## [WHAT YOU SHOULD DO]
Output only the lines below from the one holding "right shoulder: (350, 290)" down to the one holding "right shoulder: (326, 516)", both end lines included and every picture dropped.

◆ ◆ ◆

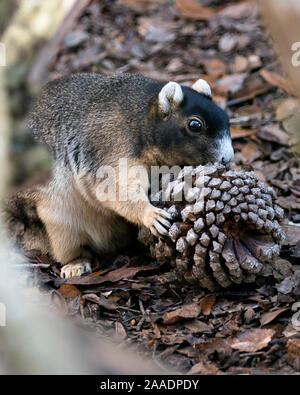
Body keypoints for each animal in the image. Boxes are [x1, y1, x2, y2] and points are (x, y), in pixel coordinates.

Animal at [5, 73, 234, 278]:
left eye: (227, 119)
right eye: (195, 125)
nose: (228, 158)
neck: (141, 120)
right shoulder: (112, 147)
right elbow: (115, 187)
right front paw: (151, 215)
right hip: (60, 223)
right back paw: (75, 264)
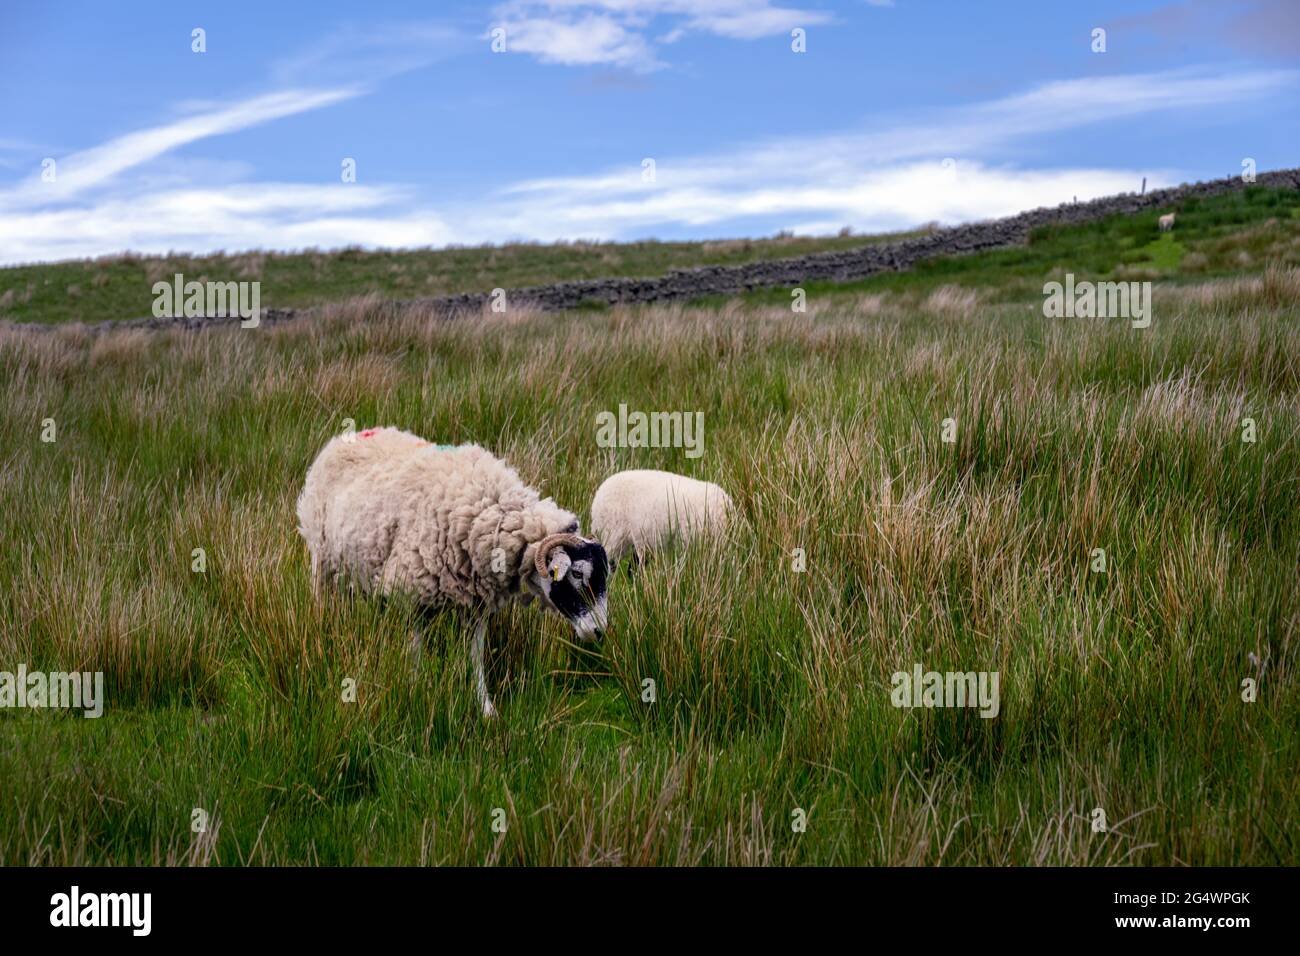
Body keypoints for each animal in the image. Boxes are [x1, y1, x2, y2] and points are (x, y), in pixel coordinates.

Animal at [299, 429, 608, 717]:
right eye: (577, 574)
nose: (599, 632)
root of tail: (346, 436)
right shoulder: (412, 594)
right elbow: (415, 653)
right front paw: (414, 691)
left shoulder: (477, 606)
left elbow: (475, 658)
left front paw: (486, 709)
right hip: (321, 560)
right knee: (321, 599)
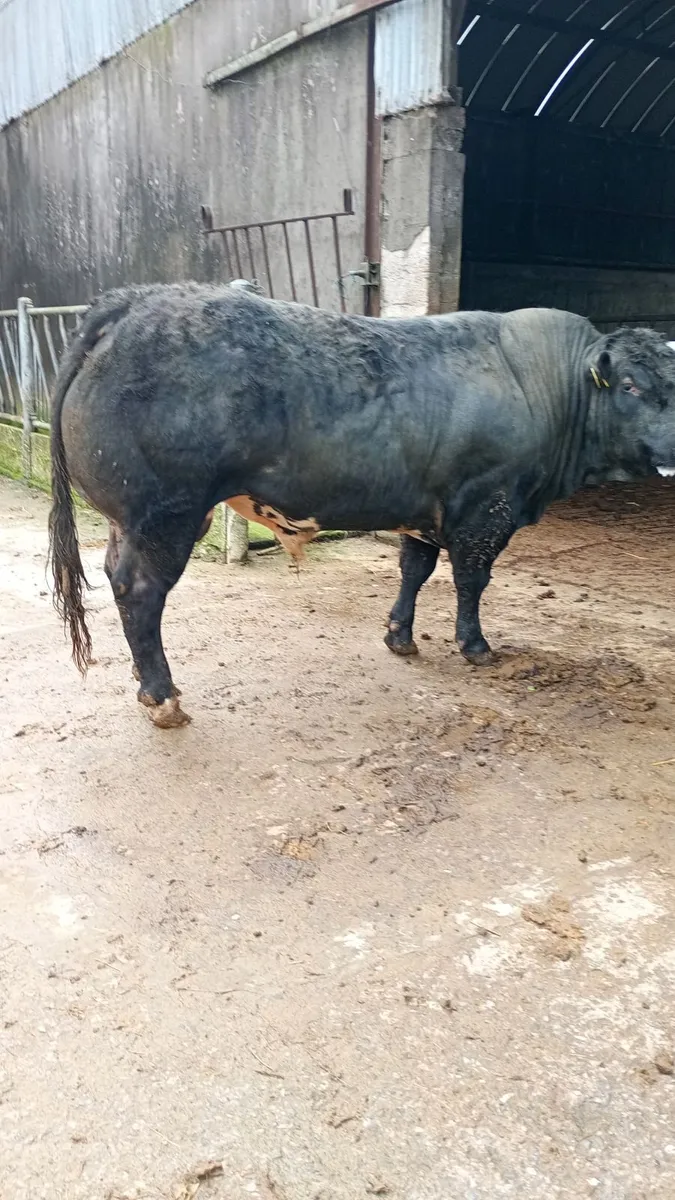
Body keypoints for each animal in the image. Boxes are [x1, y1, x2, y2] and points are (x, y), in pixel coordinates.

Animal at [48, 283, 675, 727]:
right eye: (632, 387)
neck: (544, 386)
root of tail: (135, 300)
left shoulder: (425, 511)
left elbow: (415, 570)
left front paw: (400, 635)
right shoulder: (487, 509)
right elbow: (472, 580)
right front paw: (474, 645)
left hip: (130, 521)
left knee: (117, 580)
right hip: (164, 516)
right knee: (140, 593)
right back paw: (161, 695)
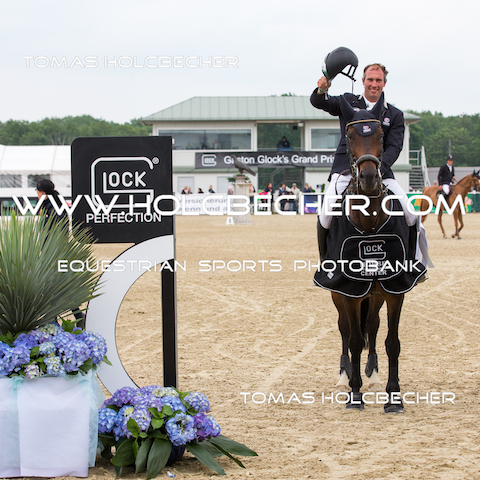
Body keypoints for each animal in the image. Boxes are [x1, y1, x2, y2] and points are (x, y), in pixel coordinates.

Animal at [317, 98, 423, 414]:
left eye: (380, 135)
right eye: (350, 136)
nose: (367, 178)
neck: (368, 222)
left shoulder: (395, 288)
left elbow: (392, 342)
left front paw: (394, 397)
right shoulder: (350, 290)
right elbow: (353, 341)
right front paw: (354, 394)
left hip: (375, 293)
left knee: (373, 327)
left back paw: (373, 376)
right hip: (338, 292)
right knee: (344, 330)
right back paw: (344, 378)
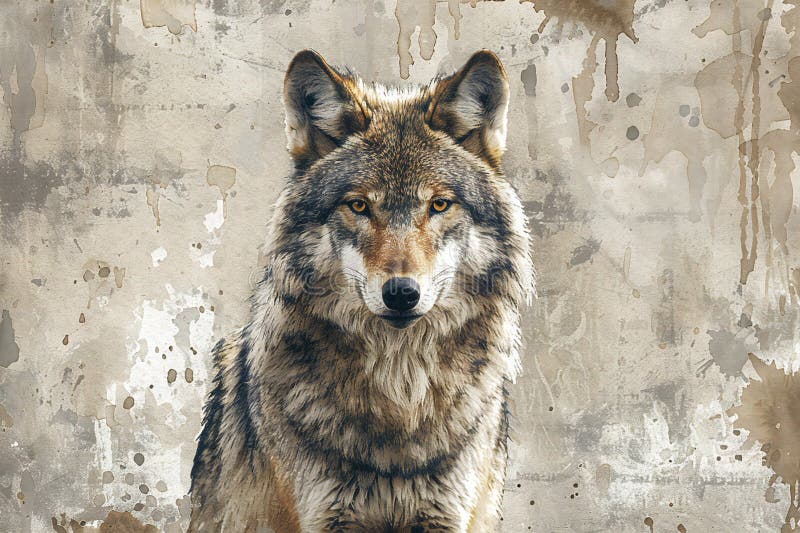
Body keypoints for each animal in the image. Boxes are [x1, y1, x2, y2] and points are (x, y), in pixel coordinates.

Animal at [188, 49, 534, 532]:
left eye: (439, 204)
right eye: (358, 205)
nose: (402, 293)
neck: (400, 389)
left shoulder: (446, 516)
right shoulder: (326, 516)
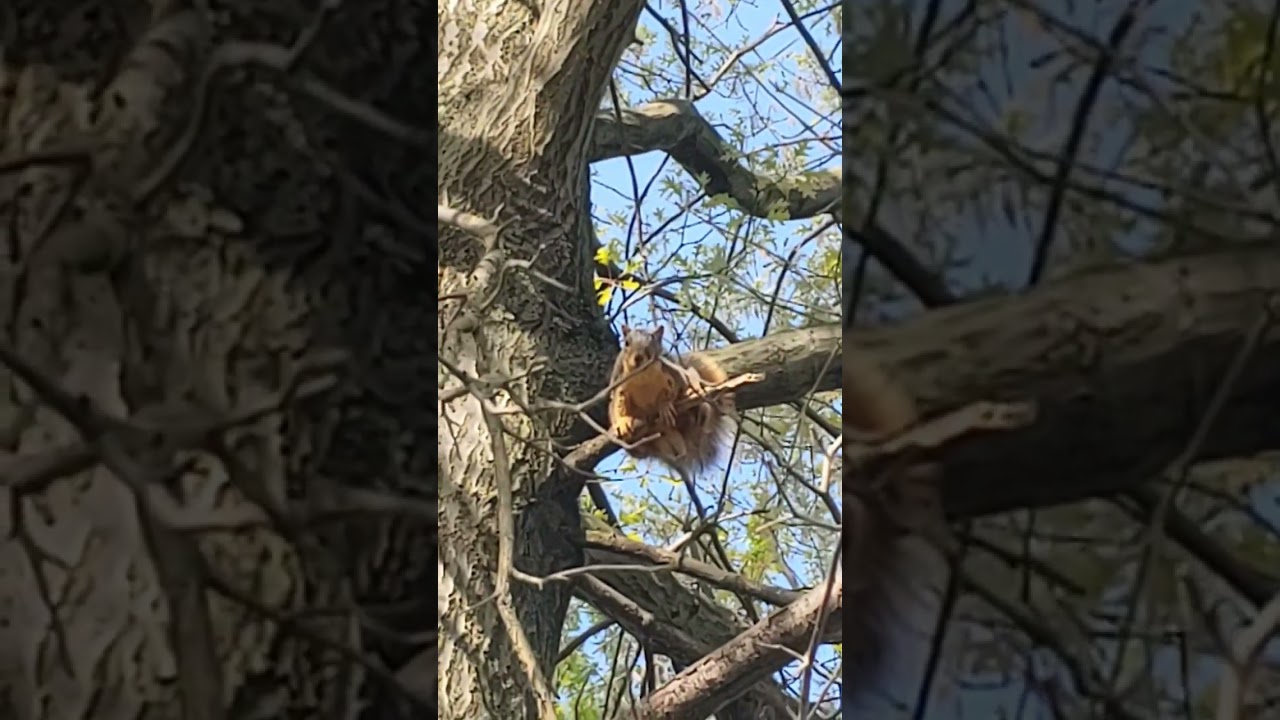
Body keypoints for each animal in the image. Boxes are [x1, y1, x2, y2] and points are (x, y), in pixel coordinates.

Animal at [607, 325, 733, 475]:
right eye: (626, 343)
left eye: (653, 342)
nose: (638, 357)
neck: (643, 376)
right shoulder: (619, 386)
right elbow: (617, 406)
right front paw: (622, 421)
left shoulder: (673, 376)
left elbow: (671, 393)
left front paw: (664, 406)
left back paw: (695, 404)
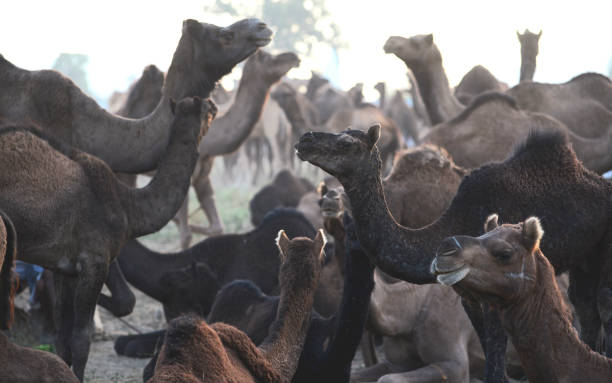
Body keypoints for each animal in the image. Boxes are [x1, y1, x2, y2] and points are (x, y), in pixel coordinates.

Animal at [0, 97, 216, 380]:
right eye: (205, 109)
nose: (215, 106)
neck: (127, 206)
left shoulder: (64, 268)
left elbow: (63, 338)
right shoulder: (95, 260)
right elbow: (81, 339)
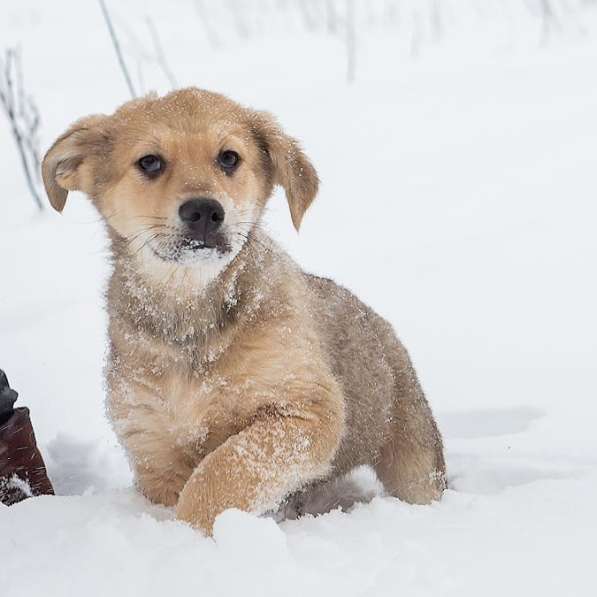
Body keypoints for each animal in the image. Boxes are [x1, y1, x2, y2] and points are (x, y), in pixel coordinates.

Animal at [42, 88, 444, 536]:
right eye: (149, 162)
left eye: (229, 158)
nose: (204, 210)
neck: (191, 326)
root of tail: (379, 323)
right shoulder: (152, 449)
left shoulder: (306, 412)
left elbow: (222, 470)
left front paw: (190, 535)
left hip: (414, 459)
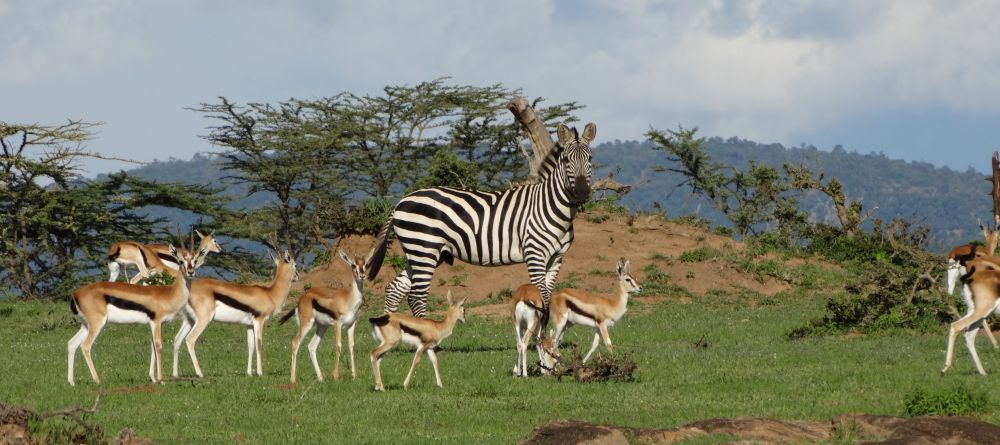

◆ ◆ ◆

## [RESPONSE AREA]
right shoulder: (350, 290)
right elbow: (353, 341)
right front paw: (354, 394)
left hip: (375, 293)
left knee: (373, 327)
left back paw: (373, 376)
right hip: (338, 292)
right knee: (344, 330)
right back paw: (344, 378)
Body keypoints for each animal in the image. Boxes are [x1, y1, x2, y2] and points are (x, y), in pixel coordinates.

Animal at [188, 49, 534, 532]:
left eye: (439, 204)
right eye: (358, 205)
nose: (402, 293)
neck: (400, 389)
left shoulder: (446, 516)
right shoulder: (326, 516)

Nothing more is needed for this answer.